According to diagnostic criteria of Graus et al., 2016 for definite Ab-negative ALE, reasonable exclusion of alternative causes is necessary, but in our patients diagnosed with MS, it is not possible to meet this criterion [1]. Following this, it is difficult to distinguish clearly between MS and Ab-negative ALE and diagnosing of overlap syndrome cannot be made definitively. All of our patients received immunotherapy, but unfortunately, lack of detailed follow-up data hampered analysis of the treatment-outcome. Nevertheless, occurrence of TLE with additional limbic symptoms in MS patients should prompt detailed future follow-up of the clinical and paraclinical outcome because of possible overlap syndrome. Supplementary antibody diagnostic can be helpful for exclusion or confirmation of ALE.

4. Conclusions

In conclusion, all our patients were female which is in line with MS populations. Temporal lobe seizures with memory disturbances and depressive symptoms occur as key features more frequently at disease onset in ALE, but can be also related to MS during the disease course.

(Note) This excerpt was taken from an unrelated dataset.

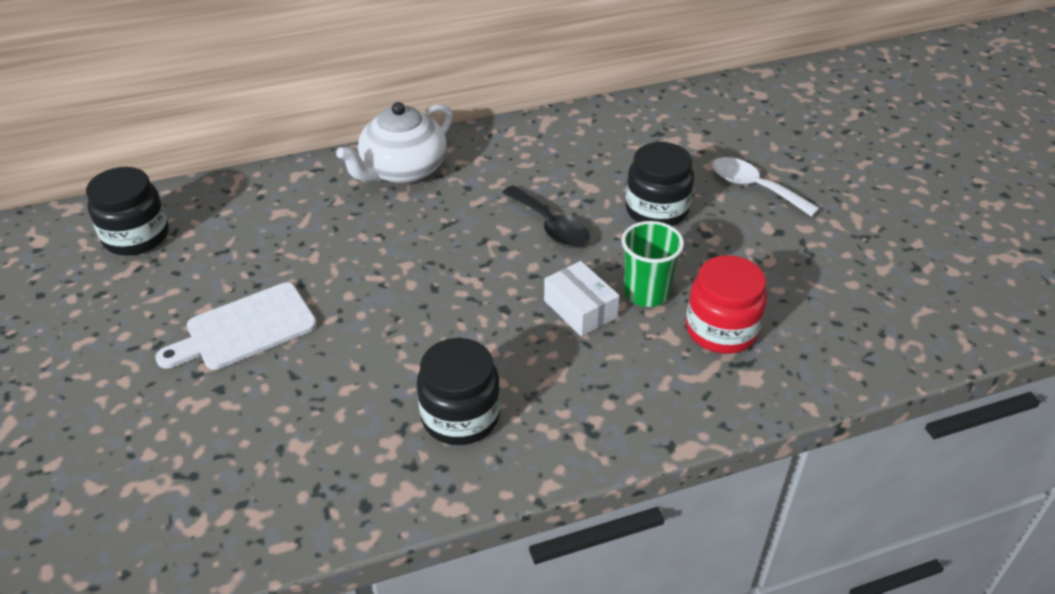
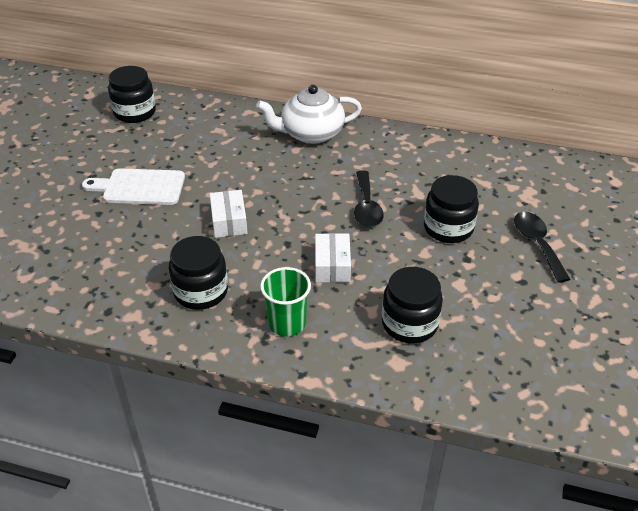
camera: 35 degrees right, 0 degrees up
green cup [622,221,684,307] -> green cup moved to [260,267,311,337]
red jar [686,255,767,354] -> black jar [382,267,443,343]
white spoon [712,157,820,217] -> black spoon [514,212,571,283]
none -> white box [210,190,248,238]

Bilateral temporomesial T2/FLAIR changes on brain MRI are one of the required diagnostic criteria for definite ab-negative ALE which was fulfilled in all of our patients. On the other hand, temporal lobe damage including hippocampal structures was reported as possible cause for seizures in MS patients. Furthermore, there is no doubt about the diagnosis of MS in our patients. So, it is more likely that MS symptoms in our case series may resemble the symptoms of ALE.